I haven't posted in a while since my first three. Lets just say this hobby has just about turned into a full time job. Anyway, I need some help from you seasoned vets. The extent of my creativity seems to have ended with the creation of this handle. I can't seem to come up with any color combos that will complement the dark handle, titanium colored blank and black guides. All Suggestions are welcome.

Thanks
LD


----------



## ellisredfish (Jul 5, 2005)

Maybe a gray such as the Gudebrod #720 and spiraled with black. Make a few turns of black, put in gray for a couple of turns, then finish in gray. Or white with brown, white with black, and finally silver with black.


----------



## CoastalBent (Aug 3, 2006)

x2 I agree with Ellis. My first thought was gray with black trim.


----------



## Terry G. (Jul 17, 2006)

i like that flounder, good job


----------



## cleetus78108 (Jun 5, 2007)

Since I'm still new to this, let me ask yall a simple question. How do you wrap gray, then black, then gray, then black and finish with gray? Do you cut a single piece of black and wrap over it until you need it, then hand wrap it, then continue wrapping over it with gray and so on?


----------



## Old River Rat (Dec 29, 2007)

Just a thought but you could do something that contrasts the dark handle also.


----------



## d4rdbuilder (Jan 19, 2007)

I agree with the black and gray, but I'd wrap in black and trim with gray. But, just about any color combo would go with this setup. Dark blue and gray would look good. Dark red and gray....

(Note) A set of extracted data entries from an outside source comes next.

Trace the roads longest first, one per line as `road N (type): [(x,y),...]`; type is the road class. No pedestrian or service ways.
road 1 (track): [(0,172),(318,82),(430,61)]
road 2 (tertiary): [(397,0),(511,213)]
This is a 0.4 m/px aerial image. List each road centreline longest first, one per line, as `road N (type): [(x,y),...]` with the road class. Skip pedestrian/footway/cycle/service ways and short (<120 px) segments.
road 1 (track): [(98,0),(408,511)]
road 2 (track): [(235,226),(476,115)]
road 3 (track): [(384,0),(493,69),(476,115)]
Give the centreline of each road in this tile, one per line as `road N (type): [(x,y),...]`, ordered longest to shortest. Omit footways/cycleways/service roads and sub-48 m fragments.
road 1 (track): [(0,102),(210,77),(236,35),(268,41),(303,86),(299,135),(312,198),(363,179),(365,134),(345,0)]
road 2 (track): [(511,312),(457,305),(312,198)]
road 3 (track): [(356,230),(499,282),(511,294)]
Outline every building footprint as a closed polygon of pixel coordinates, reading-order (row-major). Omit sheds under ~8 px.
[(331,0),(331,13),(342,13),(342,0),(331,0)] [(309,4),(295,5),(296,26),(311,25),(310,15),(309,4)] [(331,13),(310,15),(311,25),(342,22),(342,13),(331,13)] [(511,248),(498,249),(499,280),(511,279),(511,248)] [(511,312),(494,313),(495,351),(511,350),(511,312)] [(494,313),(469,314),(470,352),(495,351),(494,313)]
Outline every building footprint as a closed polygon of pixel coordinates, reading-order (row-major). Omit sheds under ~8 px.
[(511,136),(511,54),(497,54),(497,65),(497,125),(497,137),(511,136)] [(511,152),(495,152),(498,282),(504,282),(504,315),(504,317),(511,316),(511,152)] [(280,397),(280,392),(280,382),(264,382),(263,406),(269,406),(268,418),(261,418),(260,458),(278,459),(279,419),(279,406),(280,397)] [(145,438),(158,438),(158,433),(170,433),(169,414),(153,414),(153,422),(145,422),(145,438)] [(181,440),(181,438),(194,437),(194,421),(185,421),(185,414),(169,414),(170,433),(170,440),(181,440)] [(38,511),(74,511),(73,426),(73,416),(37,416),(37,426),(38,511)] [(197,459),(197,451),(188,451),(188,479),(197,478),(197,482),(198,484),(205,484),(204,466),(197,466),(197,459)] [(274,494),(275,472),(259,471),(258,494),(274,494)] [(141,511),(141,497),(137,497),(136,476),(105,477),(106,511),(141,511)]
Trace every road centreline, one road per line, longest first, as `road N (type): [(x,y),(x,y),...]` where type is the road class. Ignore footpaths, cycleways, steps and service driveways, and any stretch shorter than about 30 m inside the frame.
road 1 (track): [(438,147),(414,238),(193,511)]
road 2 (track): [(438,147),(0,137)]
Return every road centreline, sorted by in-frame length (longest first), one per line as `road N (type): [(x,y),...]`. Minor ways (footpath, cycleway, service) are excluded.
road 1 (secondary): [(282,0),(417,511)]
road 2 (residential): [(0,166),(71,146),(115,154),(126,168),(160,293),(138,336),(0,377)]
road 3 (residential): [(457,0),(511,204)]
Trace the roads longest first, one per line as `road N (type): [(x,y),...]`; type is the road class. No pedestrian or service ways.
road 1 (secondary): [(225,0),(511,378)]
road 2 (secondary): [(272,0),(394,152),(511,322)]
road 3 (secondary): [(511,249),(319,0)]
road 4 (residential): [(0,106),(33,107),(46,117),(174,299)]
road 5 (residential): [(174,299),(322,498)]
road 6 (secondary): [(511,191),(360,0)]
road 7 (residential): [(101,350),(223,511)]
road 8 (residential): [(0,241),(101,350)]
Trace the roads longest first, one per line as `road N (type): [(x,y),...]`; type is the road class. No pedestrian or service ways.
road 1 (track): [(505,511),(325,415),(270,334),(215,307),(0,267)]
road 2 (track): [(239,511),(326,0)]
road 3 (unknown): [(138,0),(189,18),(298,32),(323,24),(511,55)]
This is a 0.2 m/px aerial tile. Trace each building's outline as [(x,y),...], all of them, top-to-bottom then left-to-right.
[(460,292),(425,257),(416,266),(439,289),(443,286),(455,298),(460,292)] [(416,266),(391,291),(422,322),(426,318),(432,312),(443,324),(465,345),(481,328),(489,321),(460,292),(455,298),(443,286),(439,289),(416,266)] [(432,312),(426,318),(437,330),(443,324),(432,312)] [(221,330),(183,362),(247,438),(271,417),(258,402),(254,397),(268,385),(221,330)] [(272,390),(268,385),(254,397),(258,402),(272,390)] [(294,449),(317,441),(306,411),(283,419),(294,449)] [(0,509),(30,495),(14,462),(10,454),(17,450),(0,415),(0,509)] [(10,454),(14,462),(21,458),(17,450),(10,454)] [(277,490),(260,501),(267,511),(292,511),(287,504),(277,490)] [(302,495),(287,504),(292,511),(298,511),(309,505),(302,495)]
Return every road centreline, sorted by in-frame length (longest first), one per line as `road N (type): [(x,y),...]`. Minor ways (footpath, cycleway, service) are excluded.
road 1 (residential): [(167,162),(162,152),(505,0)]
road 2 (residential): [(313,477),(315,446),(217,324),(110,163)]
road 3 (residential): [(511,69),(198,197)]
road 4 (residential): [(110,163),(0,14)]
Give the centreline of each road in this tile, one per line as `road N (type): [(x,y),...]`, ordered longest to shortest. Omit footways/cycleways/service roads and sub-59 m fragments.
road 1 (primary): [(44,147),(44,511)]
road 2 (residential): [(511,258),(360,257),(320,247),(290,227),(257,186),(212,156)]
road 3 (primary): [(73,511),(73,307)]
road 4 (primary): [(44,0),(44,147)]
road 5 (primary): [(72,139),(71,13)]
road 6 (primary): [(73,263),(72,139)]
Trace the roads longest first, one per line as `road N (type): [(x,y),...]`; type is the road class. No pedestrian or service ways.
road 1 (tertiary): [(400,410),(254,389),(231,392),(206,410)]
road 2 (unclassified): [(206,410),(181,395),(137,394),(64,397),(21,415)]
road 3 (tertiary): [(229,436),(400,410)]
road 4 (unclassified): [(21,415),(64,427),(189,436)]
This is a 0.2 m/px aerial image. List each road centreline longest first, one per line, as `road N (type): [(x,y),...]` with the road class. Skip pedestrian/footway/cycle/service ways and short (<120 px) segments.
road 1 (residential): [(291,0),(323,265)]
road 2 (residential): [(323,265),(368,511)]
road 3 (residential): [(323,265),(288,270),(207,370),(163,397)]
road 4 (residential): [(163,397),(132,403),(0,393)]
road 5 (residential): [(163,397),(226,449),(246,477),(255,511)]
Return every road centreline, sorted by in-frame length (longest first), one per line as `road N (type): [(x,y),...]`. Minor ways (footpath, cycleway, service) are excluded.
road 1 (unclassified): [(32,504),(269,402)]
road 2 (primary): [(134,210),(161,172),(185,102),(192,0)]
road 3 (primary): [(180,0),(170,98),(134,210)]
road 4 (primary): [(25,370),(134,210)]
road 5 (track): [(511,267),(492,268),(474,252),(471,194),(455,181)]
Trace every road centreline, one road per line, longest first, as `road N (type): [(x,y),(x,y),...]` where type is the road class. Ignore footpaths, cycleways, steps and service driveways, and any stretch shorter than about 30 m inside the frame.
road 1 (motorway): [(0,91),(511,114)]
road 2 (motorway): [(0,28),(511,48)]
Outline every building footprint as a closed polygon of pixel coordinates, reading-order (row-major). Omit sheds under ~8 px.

Good Luck! and well done on the handle...

Doug


----------



## Goags (May 28, 2004)

Since you have some white accents in the grips, I'd use some NCP white as accents in the thread wraps. As Doug said, just about any color combo would go. Keep us posted on progress!
Jerry


----------



## ellisredfish (Jul 5, 2005)

Let me see if I can answer your last question. I would place two spools of thread on my wrapper then start with gray, put in my black thread anchored with the gray. Then I would switch back with the gray wrapping over the black but not cutting any threads. The black would be hidden on the under side of the rod to be brought back into the wrap as needed. You can make several wraps over thread and it will not be bumpy. I make my transitions with the over wrap on the opposite side of the guide. I would then cut the black thread and wrap over the end of it on my final step where you are going to finish with gray. It is hard to explain without pictures and hope you can visualize what I am trying to say. Good luck.


----------



## cleetus78108 (Jun 5, 2007)

I threw this on to see what it would look like, so I know I got one side to redo to even the wraps up. I didn't realize after I started I was closer to the guide foot on the back side than the front when I started my wrap. I did learn patience tonight though. Camera kinda sux too. Guess I'll quit making excuses. Still not sure if I like it. Got lotsa cleanin up and practicing to do......


----------